Havia expectativa de que os preços da celulose pudessem começar a se recuperar no começo de 2020, mas não foi o que se viu. A pandemia jogou um balde de água fria nessa perspectiva. Alguns analistas começam a apostar em melhoria da situação no fim deste ano, mas não há consenso.
Mas, para essas preocupações de curto e longo prazo, os investidores têm argumento na ponta da língua: antes de a Suzano quebrar por redução de venda de papel, quebra muito mais gente. O cenário do exagero serve apenas para ilustrar o raciocínio de que o custo de produção da empresa é um dos mais baixos do mundo e que, até em um cenário negativo, ela poderia se beneficiar pela redução da oferta. Ninguém tem medo que a Suzano quebre realmente. Por isso, muitos veem sentido em ampliar a capacidade no ciclo de baixa do preço e ganhar cada vez mais participação no mercado internacional.

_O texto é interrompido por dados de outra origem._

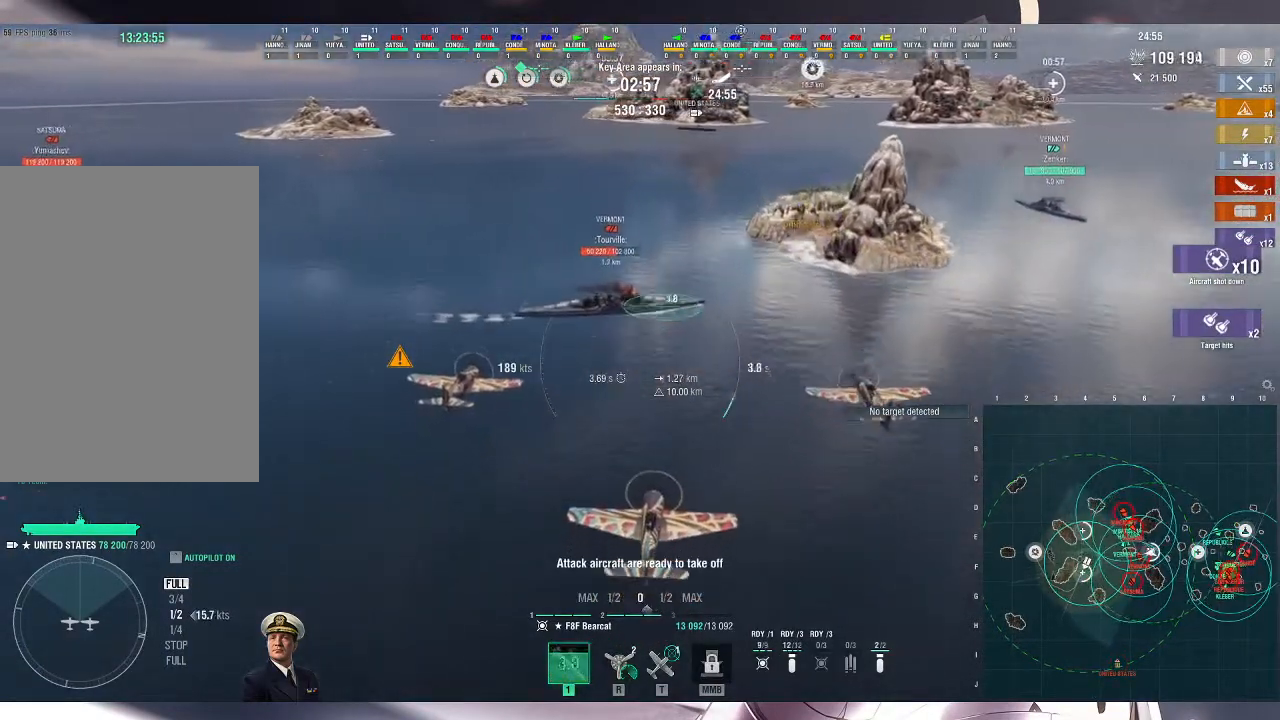
{"keys": [], "mouse": [], "events": [[100, "mouse_left", "up"], [167, "mouse_left", "down"], [267, "mouse_left", "up"], [333, "mouse_left", "down"], [400, "mouse_left", "up"], [467, "mouse_left", "down"], [500, "mouse_left", "up"]]}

O dilema para uma oferta de ações que todos veem é que, para realmente mudar o quadro atual de forma relevante, seria necessário levantar de 5 bilhões de reais a 10 bilhões de reais. Uma operação desse tamanho seria difícil de ser acompanhada por qualquer controlador. A família Feffer tem 45% da empresa, depois da compra da Fibria: o que demandaria, portanto, até 4,5 bilhões de reais para manutenção da participação, sem diluição.
Outro motivo a favor de uma oferta de ações, na visão de investidores, é que a Suzano tem se destacado cada vez mais como um expoente de um mundo que atribui mais valor aos fatores ESG, sigla em inglês para ambiental, social e governança. Os diferenciais nessa frente para a empresa estão tanto no fato de ser uma geradora líquida de créditos de carbono — mais do que compensa suas próprias emissões —como na perspectiva de expansão de uso da celulose com o desenvolvimento de novas tecnologias, em substituição ao plástico. Para além disso, a administração e os donos do negócio têm se mostrado comprometidos com a causa. Tudo isso ajudaria na boa receptividade dos investidores — e a companhia poderia levantar recursos para acelerar inovações nessa área.
Pelo menos, até que a operação do BNDES saia, o debate nesse sentido deve continuar.